Filter the material, keeping only lines with the word "slice".

● **RECORDED INFORMATION**:
===

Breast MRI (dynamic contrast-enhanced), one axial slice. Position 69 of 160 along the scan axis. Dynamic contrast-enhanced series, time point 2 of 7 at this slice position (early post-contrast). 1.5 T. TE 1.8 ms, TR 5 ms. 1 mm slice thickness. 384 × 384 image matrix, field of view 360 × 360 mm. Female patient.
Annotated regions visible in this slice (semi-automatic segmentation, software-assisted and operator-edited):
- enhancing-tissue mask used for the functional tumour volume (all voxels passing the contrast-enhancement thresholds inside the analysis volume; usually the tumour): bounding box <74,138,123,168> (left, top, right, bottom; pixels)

===

● **COMPLETED EXERCISE**:
Breast MRI (dynamic contrast-enhanced), one axial slice. Position 69 of 160 along the scan axis. Dynamic contrast-enhanced series, time point 2 of 7 at this slice position (early post-contrast). 1.5 T. TE 1.8 ms, TR 5 ms. 1 mm slice thickness. 384 × 384 image matrix, field of view 360 × 360 mm. Female patient.
Annotated regions visible in this slice (semi-automatic segmentation, software-assisted and operator-edited):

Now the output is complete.